PROVIDED RECORDS: Begin

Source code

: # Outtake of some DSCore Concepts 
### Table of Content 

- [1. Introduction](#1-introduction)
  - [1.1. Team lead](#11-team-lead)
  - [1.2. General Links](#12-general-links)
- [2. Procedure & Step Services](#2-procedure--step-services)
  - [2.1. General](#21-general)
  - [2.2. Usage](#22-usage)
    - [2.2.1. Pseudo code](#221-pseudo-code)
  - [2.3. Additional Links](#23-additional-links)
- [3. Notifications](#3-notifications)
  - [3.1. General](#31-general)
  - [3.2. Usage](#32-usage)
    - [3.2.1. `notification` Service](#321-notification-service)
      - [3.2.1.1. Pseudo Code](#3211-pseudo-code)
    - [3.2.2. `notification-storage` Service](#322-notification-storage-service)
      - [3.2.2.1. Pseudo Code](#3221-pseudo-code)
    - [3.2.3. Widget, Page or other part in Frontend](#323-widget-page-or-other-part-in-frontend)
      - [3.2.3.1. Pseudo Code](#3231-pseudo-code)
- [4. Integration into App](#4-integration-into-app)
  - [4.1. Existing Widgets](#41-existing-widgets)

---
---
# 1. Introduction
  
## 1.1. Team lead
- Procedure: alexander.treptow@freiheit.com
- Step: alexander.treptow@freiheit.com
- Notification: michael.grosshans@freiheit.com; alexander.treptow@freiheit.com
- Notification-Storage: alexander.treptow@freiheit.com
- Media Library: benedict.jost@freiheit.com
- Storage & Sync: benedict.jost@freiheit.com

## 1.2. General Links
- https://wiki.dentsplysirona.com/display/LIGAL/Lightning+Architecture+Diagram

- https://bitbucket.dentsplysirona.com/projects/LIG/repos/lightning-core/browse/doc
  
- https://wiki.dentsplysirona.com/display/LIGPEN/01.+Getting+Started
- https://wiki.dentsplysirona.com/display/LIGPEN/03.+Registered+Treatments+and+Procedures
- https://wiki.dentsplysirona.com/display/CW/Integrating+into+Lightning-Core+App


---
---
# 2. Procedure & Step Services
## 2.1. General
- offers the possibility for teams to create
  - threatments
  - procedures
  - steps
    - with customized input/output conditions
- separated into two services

PROVIDED RECORDS: End

» **WORK INSTRUCTION**
Copy out every line of the records above verbatim.

» **EXPECTED ANSWER**
Source code

: # Outtake of some DSCore Concepts 
### Table of Content 

- [1. Introduction](#1-introduction)
  - [1.1. Team lead](#11-team-lead)
  - [1.2. General Links](#12-general-links)
- [2. Procedure & Step Services](#2-procedure--step-services)
  - [2.1. General](#21-general)
  - [2.2. Usage](#22-usage)
    - [2.2.1. Pseudo code](#221-pseudo-code)
  - [2.3. Additional Links](#23-additional-links)
- [3. Notifications](#3-notifications)
  - [3.1. General](#31-general)
  - [3.2. Usage](#32-usage)
    - [3.2.1. `notification` Service](#321-notification-service)
      - [3.2.1.1. Pseudo Code](#3211-pseudo-code)
    - [3.2.2. `notification-storage` Service](#322-notification-storage-service)
      - [3.2.2.1. Pseudo Code](#3221-pseudo-code)
    - [3.2.3. Widget, Page or other part in Frontend](#323-widget-page-or-other-part-in-frontend)
      - [3.2.3.1. Pseudo Code](#3231-pseudo-code)
- [4. Integration into App](#4-integration-into-app)
  - [4.1. Existing Widgets](#41-existing-widgets)

---
---
# 1. Introduction
  
## 1.1. Team lead
- Procedure: alexander.treptow@freiheit.com
- Step: alexander.treptow@freiheit.com
- Notification: michael.grosshans@freiheit.com; alexander.treptow@freiheit.com
- Notification-Storage: alexander.treptow@freiheit.com
- Media Library: benedict.jost@freiheit.com
- Storage & Sync: benedict.jost@freiheit.com

## 1.2. General Links
- https://wiki.dentsplysirona.com/display/LIGAL/Lightning+Architecture+Diagram

- https://bitbucket.dentsplysirona.com/projects/LIG/repos/lightning-core/browse/doc
  
- https://wiki.dentsplysirona.com/display/LIGPEN/01.+Getting+Started
- https://wiki.dentsplysirona.com/display/LIGPEN/03.+Registered+Treatments+and+Procedures
- https://wiki.dentsplysirona.com/display/CW/Integrating+into+Lightning-Core+App


---
---
# 2. Procedure & Step Services
## 2.1. General
- offers the possibility for teams to create
  - threatments
  - procedures
  - steps
    - with customized input/output conditions
- separated into two services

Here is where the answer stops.